PARA FAZER:
a) Escreve os três slogans citados entre aspas na entrevista, contando também a versão dos bêbados.
b) Transcreve da entrevista tudo o que vai desde "P – De vez em" até "descalçar este escarpim?".

R – Pode. Ser «copy-writer» é uma actividade engraçada pelo lado da invenção de «slogans», por exemplo. Só é chata quando o cliente não percebe as nossas intenções e acha que está tudo mal. O jeito para o jogo de palavras, trocadilhos, etc., vive comigo há muito tempo e tem-me prejudicado razoavelmente na poesia, embora agora já esteja melhorzinho. Eu descobri a publicidade através do cinema publicitário. Propus uma vez a alguém (por brincadeira, claro) que oferecesse um «slogan» ao Metropolitano de Lisboa. O «slogan» era: «Vá de metro, Satanás!» Esta brincadeira ia-me custando o emprego. Mas também fiz um, a sério, que foi muito conhecido e ainda hoje é usado (que pena não o ter registado!): «Há mar e mar / há ir e voltar.» Os bêbados pegaram logo nele, o que é uma verdadeira consagração: «Há bar e bar / Há ir e voltar…»
P – De vez em quando o O’Neill aparece a colaborar em jornais. Para mim é uma complicação, porque eu tendo, numa primeira leitura, a ler «crónicas» onde não havia nada disso, mas poemas. Por outras palavras, dessas pretensas crónicas há algumas lançadas nas próprias Poesias Completas, como poemas em prosa. Ajuda-me a descalçar este escarpim?
R – Dê cá o pé! O que acontece é que eu não sou, a bem dizer, um cronista. Escrevo (ou escrevia, melhor) textos para os jornais que, depois, reconheço, muito naturalmente, como textos poéticos. Então incluo-os nos livros. Nem todos, claro. Há uns que não ultrapassam o efémero da crónica. Outros, que lhe podem parecer prosaicos, são (ou melhor, serão) poemas em prosa, digamos, que é muito diferente da prosa-prosa. E também me posso enganar ou apressar, e tomar por poema o que não é…
P – Eu diria, socorrendo-me aliás de leitores mais atentos do que eu, que você tem um tema dominante, Portugal (a Feira cabisbaixa aparece em italiano, na versão de Joyce Lussu, como Portogallo, mio rimorso, e muito bem), e um fantasma omnipresente, o tempo (cá vai uma de O’Neill entre aspas «Quandonde foi? / quandonde será? / / eu queria um jàzinho que fosse / aquijá / tuoje aquijá»). Concorda?
R – É verdade. Sem pieguice, digo-lhe que sempre sofri Portugal, tanto no sentido de não o suportar (como todos nós, aliás), como no sentido de o amar-sem-esperança (como disse um parnasiano qualquer: amar sem esperança é o verdadeiro amor…). Eu tive a grande alegria de ver poemas meus completamente desactualizados depois do 25 de Abril. Mas afinal não estavam nada desactualizados, não. Como se pode ver. Quer dizer – o que é um péssimo sinal relativamente à minha capacidade para vaticinar – que a realidade fez de mim, novamente, um poeta actual. Até no fantasma do tempo a que você se refere. Espero que isto um dia acabe e eu fique bem desactualizado e para todo o sempre.

DADOS LISTADOS:

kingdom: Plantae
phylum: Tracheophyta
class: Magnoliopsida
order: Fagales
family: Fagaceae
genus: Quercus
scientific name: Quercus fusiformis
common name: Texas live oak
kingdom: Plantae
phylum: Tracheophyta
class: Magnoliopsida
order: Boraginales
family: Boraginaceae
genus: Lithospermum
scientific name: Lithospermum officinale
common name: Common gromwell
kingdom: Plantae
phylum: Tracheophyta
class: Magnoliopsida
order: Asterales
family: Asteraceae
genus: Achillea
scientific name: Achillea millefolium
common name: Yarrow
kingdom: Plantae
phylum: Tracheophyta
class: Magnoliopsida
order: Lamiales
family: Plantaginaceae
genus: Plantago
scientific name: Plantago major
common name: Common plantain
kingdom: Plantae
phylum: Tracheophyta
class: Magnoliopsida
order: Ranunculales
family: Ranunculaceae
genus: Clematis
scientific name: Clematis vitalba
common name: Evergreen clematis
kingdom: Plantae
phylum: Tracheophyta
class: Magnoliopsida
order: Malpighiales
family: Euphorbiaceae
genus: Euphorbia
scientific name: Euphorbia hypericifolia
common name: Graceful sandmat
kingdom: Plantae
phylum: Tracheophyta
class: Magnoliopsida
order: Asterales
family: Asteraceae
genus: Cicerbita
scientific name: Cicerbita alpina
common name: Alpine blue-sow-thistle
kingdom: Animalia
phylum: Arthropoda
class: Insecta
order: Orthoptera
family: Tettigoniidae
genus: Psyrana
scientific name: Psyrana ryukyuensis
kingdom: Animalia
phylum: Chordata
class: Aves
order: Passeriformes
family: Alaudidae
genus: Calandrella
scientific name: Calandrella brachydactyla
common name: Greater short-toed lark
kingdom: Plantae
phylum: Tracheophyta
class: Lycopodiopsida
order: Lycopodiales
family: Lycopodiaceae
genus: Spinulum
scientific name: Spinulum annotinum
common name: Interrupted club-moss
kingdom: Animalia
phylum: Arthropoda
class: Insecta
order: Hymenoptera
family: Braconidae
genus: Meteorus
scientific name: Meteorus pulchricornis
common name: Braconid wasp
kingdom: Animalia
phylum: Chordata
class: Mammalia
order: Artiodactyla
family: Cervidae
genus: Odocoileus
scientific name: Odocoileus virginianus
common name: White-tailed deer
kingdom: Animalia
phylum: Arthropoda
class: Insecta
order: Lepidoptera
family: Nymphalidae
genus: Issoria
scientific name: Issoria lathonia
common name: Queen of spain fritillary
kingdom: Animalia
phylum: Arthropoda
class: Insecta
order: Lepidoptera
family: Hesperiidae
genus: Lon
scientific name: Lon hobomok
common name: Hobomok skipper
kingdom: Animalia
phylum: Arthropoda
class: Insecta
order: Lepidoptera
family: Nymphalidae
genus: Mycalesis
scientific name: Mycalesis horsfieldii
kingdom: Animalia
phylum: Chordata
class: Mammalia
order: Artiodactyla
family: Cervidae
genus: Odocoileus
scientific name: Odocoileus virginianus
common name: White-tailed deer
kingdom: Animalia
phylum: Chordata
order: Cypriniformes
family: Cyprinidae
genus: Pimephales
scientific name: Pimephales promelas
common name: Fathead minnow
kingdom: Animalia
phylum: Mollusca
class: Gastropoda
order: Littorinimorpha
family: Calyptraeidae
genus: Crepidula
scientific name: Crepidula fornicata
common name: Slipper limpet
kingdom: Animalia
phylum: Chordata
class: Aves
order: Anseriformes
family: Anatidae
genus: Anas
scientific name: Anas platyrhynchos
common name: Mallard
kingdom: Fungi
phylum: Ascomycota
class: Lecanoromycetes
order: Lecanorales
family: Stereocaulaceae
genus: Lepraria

RESPOSTAS CERTAS:
a)
«Vá de metro, Satanás!»
«Há mar e mar / há ir e voltar.»
«Há bar e bar / Há ir e voltar…»

b)
P – De vez em quando o O’Neill aparece a colaborar em jornais. Para mim é uma complicação, porque eu tendo, numa primeira leitura, a ler «crónicas» onde não havia nada disso, mas poemas. Por outras palavras, dessas pretensas crónicas há algumas lançadas nas próprias Poesias Completas, como poemas em prosa. Ajuda-me a descalçar este escarpim?